Healthy Cities and Streets - Review Questions
As you watch the video, you can browse by subject using the course outline and timestamps below. As you progress through the units, you can use the below optional (ungraded) questions to help assess your understanding of the material. Please note that these are not the summative assessment questions to be answered at the end of the course. You will also need to complete the summative assessment in order to earn course credit.
0:00: Introduction; Characteristics of Healthy Neighborhoods; Tenement Houses and New York City Reforms
Review: According to the book Transit Villages, approximately how far is the average person willing to prioritize walking over other forms of transportation to reach their destination?
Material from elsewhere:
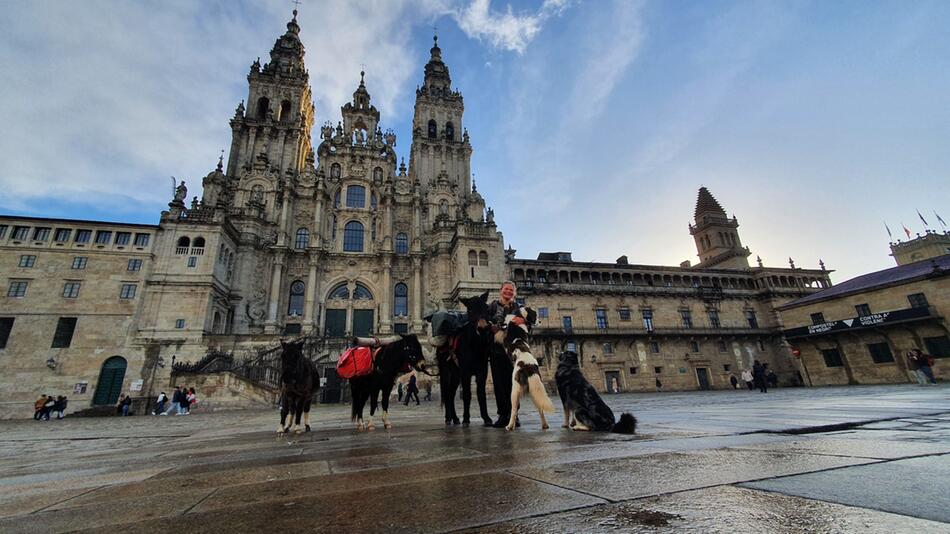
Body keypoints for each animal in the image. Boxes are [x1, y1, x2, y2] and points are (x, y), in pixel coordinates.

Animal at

1. Approximately one mile.
Incorrect. On average, people are reluctant to walk this far to a destination, and will begin relying on a car or bus. Consider different cities and towns, and whether people will be willing to walk to standard destinations such as the grocery store from where they live.
2. Approximately half a mile.
Correct! Consider different cities and towns, and whether people will be willing to walk to standard destinations such as the grocery store from where they live based on this figure.
3. Approximately a quarter of a mile.
Incorrect. This is not the figure cited in this particular study – however, compare this to the ideas of Clarence Perry. Is it in fact better to have daily facilities accessible within this shorter distance?
22:35: Roadways and Traffic
Review:An important example of a successful campaign to preserve local character in New York City with regards to healthy environments and local character was:
1. The West Side Highway.
Incorrect. While there were objections to the construction of the West Side Highway, and its path to completion was an interesting one, the highway was built and the objections were largely not to do with issues of local character.
2. The George Washington Bridge.
Incorrect. Incorrect. While there were some concerns about damage to Fort Washington Park, the construction of the bridge was not especially controversial.
3. Washington Square Park.
Correct! Jane Jacobs famously campaigned against Robert Moses’s plan to have Fifth Avenue run through Washington Square Park. The campaign was effective in preserving local character.
33:33: Green Space and Hierarchy
Review: Which of these is NOT an argument for buildings in a city to form a continuous public edge?
1. It helps users of the space to mentally parse the space.
Incorrect. A continuous public edge to the city creates a less stressful viewing experience as it makes the space feel safer and more contained.
2. It encourages a walkable and engaging environment for day to day facilities.
Incorrect. Higher density does encourage walkability as it allows more day to day facilities to be accessible in a smaller amount of time.
3. It makes park space further away for the average resident, encouraging more walking as part of daily exercise.
Correct! Creating a continuous public edge does not necessarily go hand in hand with lesser park space; in fact, as with other necessarily facilities, park space should ideally still be within a short walking distance from all homes, which helps to encourage overall walking and park usage.